You can use gen_strainlib() to both generate and update your strain library, depending on how the parameters are used. Regardless, when you use gen_strainlib() the following happens:

  • reads in blast result file from parse blast
  • if no strain library supplied, creates a new one
  • Species that are only found once and not already in strain library are added to library
  • Generates strain library as csv
  • Generates strain library as fasta
  • Generates fasta file for each species when more than one isolate is assigned that species

Regarding the last point, the blast result being examined will be cross referenced with the strain library. So you can compare and align your blast results with strains already in your library. These species-based fasta files allow you to align the sequences that are classified to the same species (see next step)

Note: a fasta file of your library strains is also generated because that is a useful thing to have.

# generating strain library
gen_strainlib(blast_file = "/include/path/if/necessary/blast_result.csv",
               lib_path = "/path/to/strain/library", 
               lib_file = NULL, lib_name = 'mystrainlibrary')

# updating strain library
gen_strainlib(blast_file = "/include/path/if/necessary/blast_result.csv",
               lib_path = "/path/to/strain/library", 
               lib_file = "mystrainlibrary.csv", lib_name = NULL)

5) Align redundant species and update strain library

This steps aligns the sequences of isolates that were classified as the same species, and allows you to pick which isolates you want to add to the library. Alignment is done using AlignSeqs() in the R package, DECIPHER.
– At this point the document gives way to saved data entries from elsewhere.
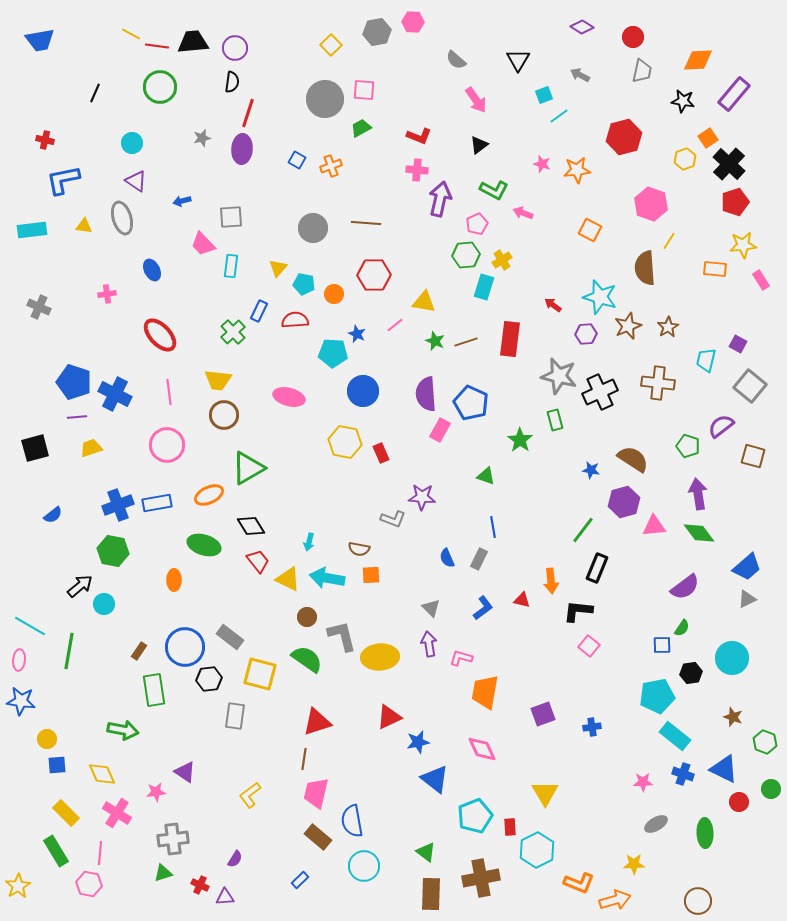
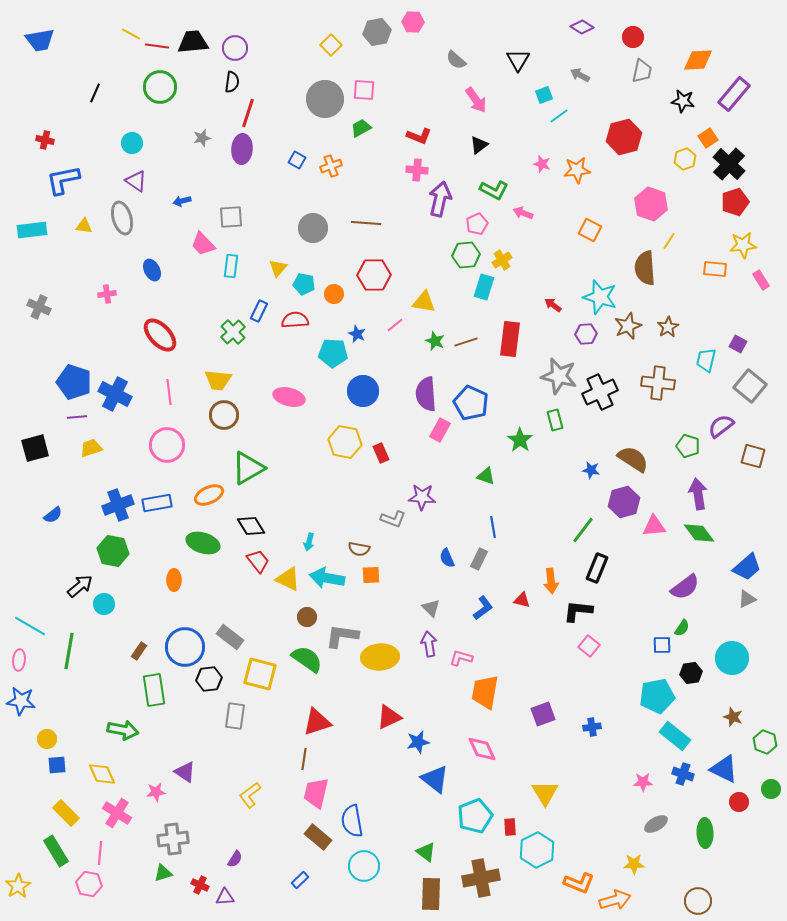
green ellipse at (204, 545): moved 1 px left, 2 px up
gray L-shape at (342, 636): rotated 68 degrees counterclockwise
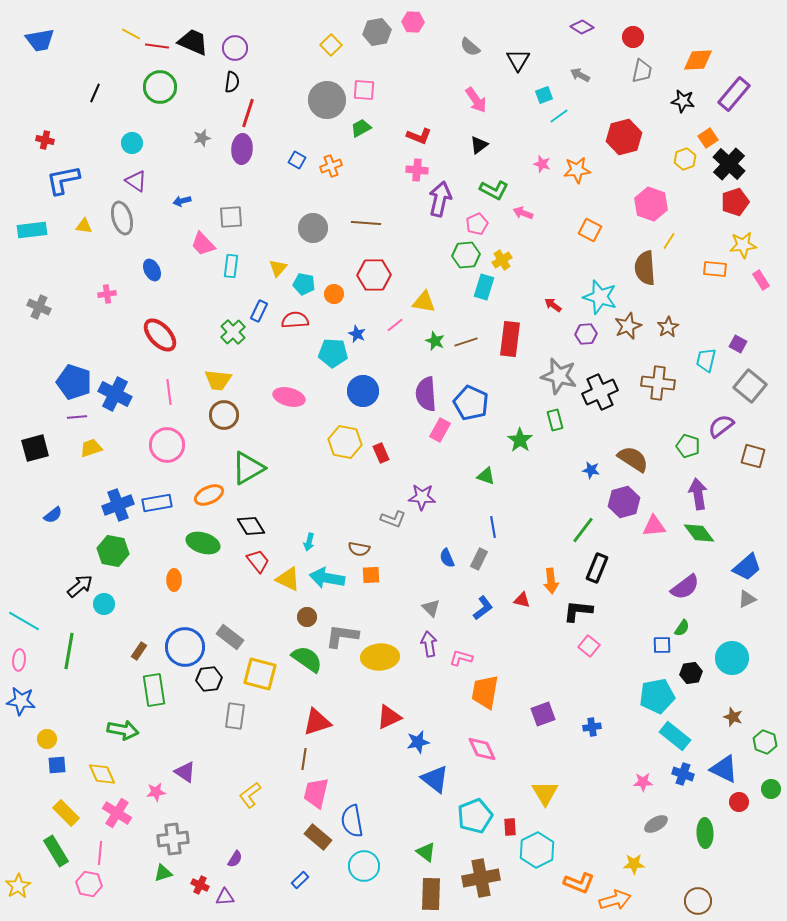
black trapezoid at (193, 42): rotated 28 degrees clockwise
gray semicircle at (456, 60): moved 14 px right, 13 px up
gray circle at (325, 99): moved 2 px right, 1 px down
cyan line at (30, 626): moved 6 px left, 5 px up
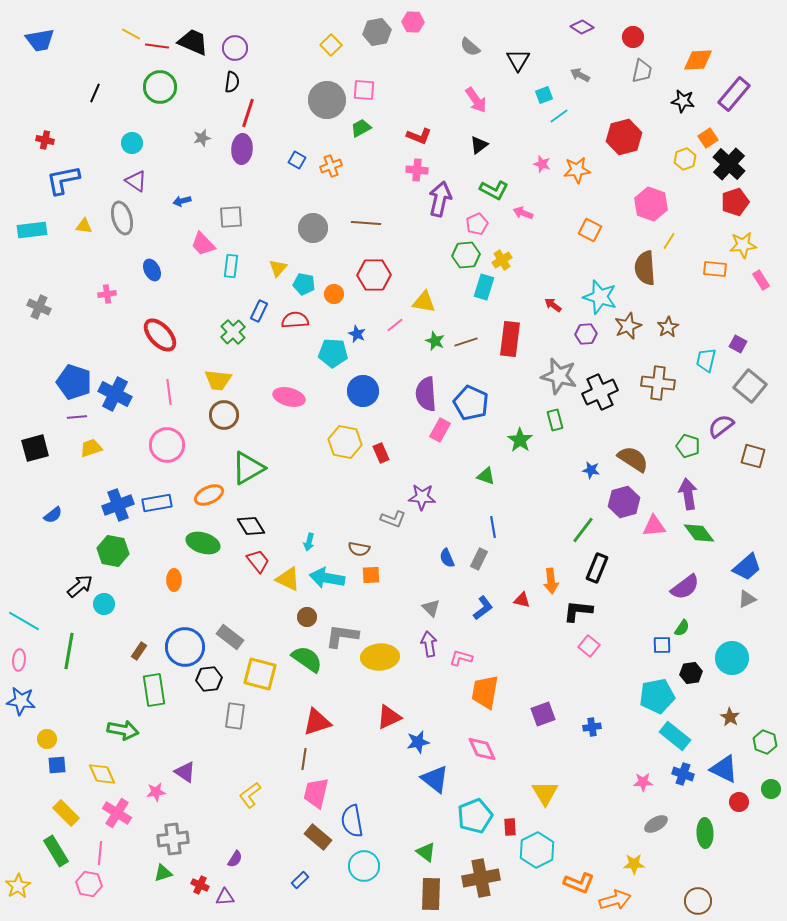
purple arrow at (698, 494): moved 10 px left
brown star at (733, 717): moved 3 px left; rotated 12 degrees clockwise
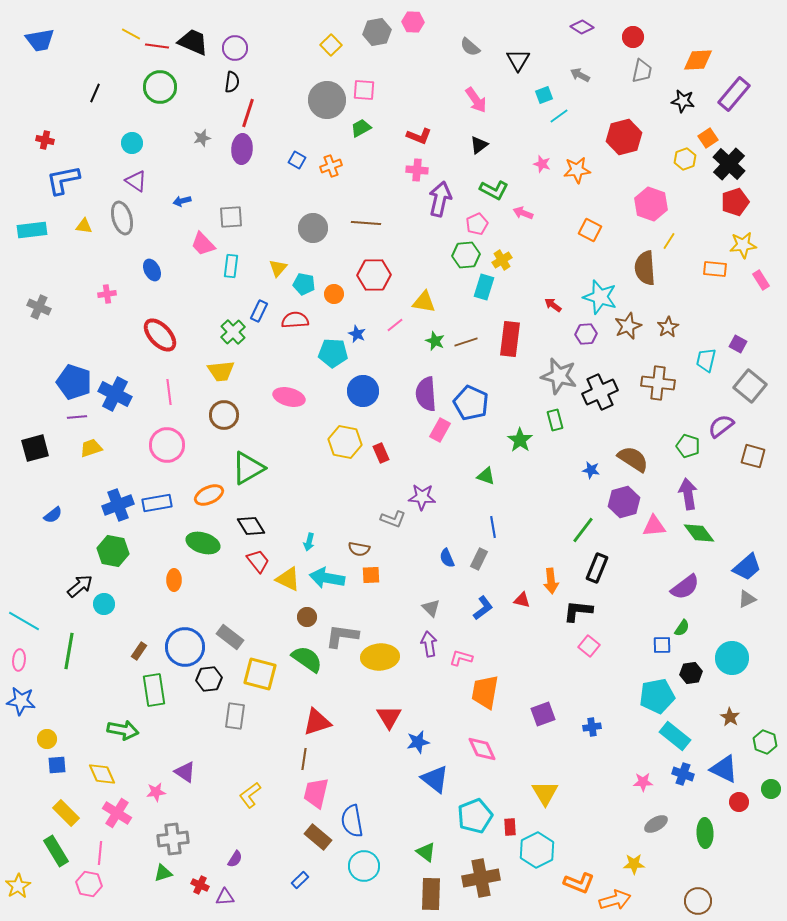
yellow trapezoid at (218, 380): moved 3 px right, 9 px up; rotated 12 degrees counterclockwise
red triangle at (389, 717): rotated 36 degrees counterclockwise
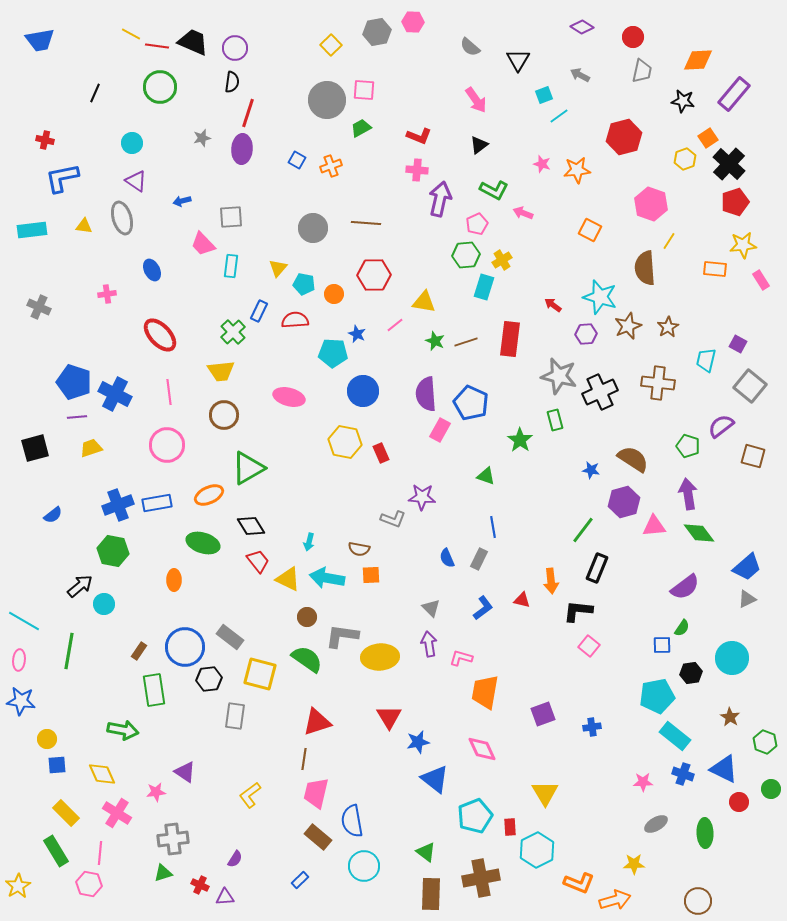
blue L-shape at (63, 180): moved 1 px left, 2 px up
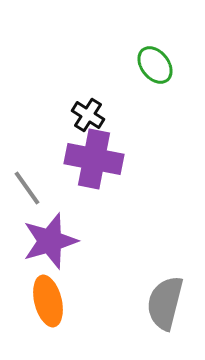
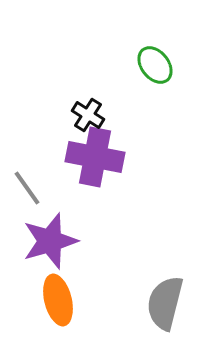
purple cross: moved 1 px right, 2 px up
orange ellipse: moved 10 px right, 1 px up
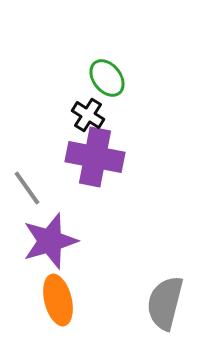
green ellipse: moved 48 px left, 13 px down
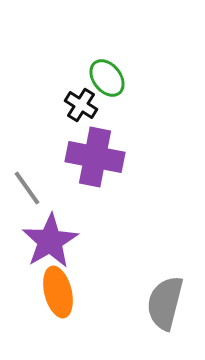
black cross: moved 7 px left, 10 px up
purple star: rotated 14 degrees counterclockwise
orange ellipse: moved 8 px up
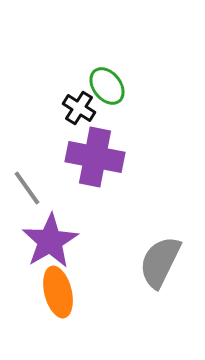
green ellipse: moved 8 px down
black cross: moved 2 px left, 3 px down
gray semicircle: moved 5 px left, 41 px up; rotated 12 degrees clockwise
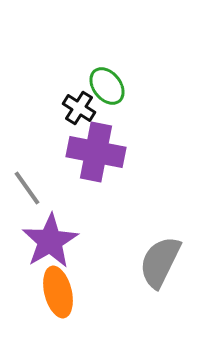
purple cross: moved 1 px right, 5 px up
The alignment will automatically pop up as an HTML file in your web browser, with the nucleotides colour-coded to help identify any mis-matches.The alignemnt file is automatically saved in the same location as the fasta file that was aligned. When choosing which strains to keep, consider the following:

  • is the difference due to an N? if so, then you don't have enough information to say the sequences are different at that base
  • a strain that is different from others, ONLY because of Ns may have poor sequence quality and you should consider redoing the sequencing for that isolate.
# supply more than one fasta to align to save time
choose_alignment(lib_path = "/path/to/strain/library", 
                 lib_file = 'mystrainlibrary.csv', 
                 blast_file = "/include/path/if/necessary/blast_result.csv",
                 fasta_path = "/path/to/species/fasta/files",
                 fastatoalign = c("species1.fasta",
                               "species2.fasta",
                               "species3.fasta"))

Concluding remarks

Since isolation results usually comes back in waves, it is helpful to be checking your results as you go, and freezing strains down as needed (rather than waiting for all results to come back, then deciding whichs strains to keep). This workflow is designed so that you are able to examine sanger sequences as they come in, and easily cross-reference them with the strains you have already decided to keep in your strain library.

Note, the final strain library file is in the same format as the blast result. This may have extra info you may not find useful in your final strain library. I recommend you don't modify the format, but rather, copy and paste into a seperate file to edit as you please.